# Cigar and a Classic



## bill (May 21, 2004)

For your viewing pleasure LOL Just working on my photo skills


----------



## Bobby (May 21, 2004)

Looks to me like your improving on the photo skills. Pens look good too.


----------



## Flat Fish (Jun 18, 2005)

Those pictures came out awesome. Plus I like the pens.


----------



## bill (May 21, 2004)

Bobby said:


> Looks to me like your improving on the photo skills. Pens look good too.


some how it's just not the same without my blue tarp  that was my trademark LOL


----------



## johnmyjohn (Aug 6, 2006)

Cigar is good.
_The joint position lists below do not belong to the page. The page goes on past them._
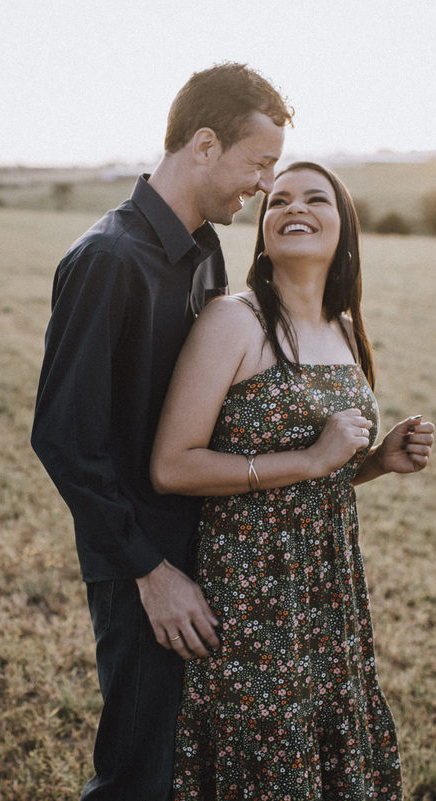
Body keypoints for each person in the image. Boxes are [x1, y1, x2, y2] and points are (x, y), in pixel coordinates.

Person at [30, 63, 293, 801]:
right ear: (204, 144)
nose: (266, 185)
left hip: (202, 546)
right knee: (137, 778)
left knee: (192, 768)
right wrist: (151, 572)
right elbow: (63, 437)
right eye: (260, 164)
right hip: (141, 564)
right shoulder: (108, 259)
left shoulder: (204, 248)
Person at [150, 162, 435, 799]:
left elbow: (320, 478)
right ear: (263, 229)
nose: (291, 207)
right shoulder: (234, 322)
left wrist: (377, 462)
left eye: (314, 198)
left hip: (330, 590)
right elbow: (172, 466)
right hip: (251, 592)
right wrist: (309, 460)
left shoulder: (346, 331)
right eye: (277, 200)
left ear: (344, 228)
Light back ground on these pens is also good.


----------



## Robert A. (Jan 8, 2009)

Sweet Pens Bill!! I like the second one best!!


----------



## Tortuga (May 21, 2004)

BOTH look first class to me, bill.. Kinda do miss the blue tarp..LOL but the light background is mucho better...

p.s. I STILL got your display box here but aint found a way to get it to you yet.. Still working on it..


----------



## bill (May 21, 2004)

Don't worry about the box, if someone else that can get it needs it, then by all means let them. I don't have a supply of pens to put inside LOL Ones I make usually find a new home, I do have a couple special ones that will never leave...but they are secure LOL


----------



## EndTuition (May 24, 2004)

Outstanding pens Bill !
Hedge for sure and I'm guessing Mesquite ?

Your photo skills are worthy of your turnings, what's next !


----------



## EndTuition (May 24, 2004)

bill said:


> Don't worry about the box, if someone else that can get it needs it, then by all means let them. I don't have a supply of pens to put inside LOL Ones I make usually find a new home, I do have a couple special ones that will never leave...but they are secure LOL


I can ferry the box for you Jim, will be making a trip to the double wide in a few weeks and need to meet up with you later Bill to get your POINT donations.


----------



## bill (May 21, 2004)

sounds like a good plan then, Thanks ET

I got one done of the spalted maple. I will be on it this week now that the weather is going to be nice. Just can not do envirotex in the cold


----------



## Tortuga (May 21, 2004)

EndTuition said:


> I can ferry the box for you Jim, will be making a trip to the double wide in a few weeks and need to meet up with you later Bill to get your POINT donations.


Sounds good to me, Richard...just lemme know.. My schedule is usually REALLY full....


----------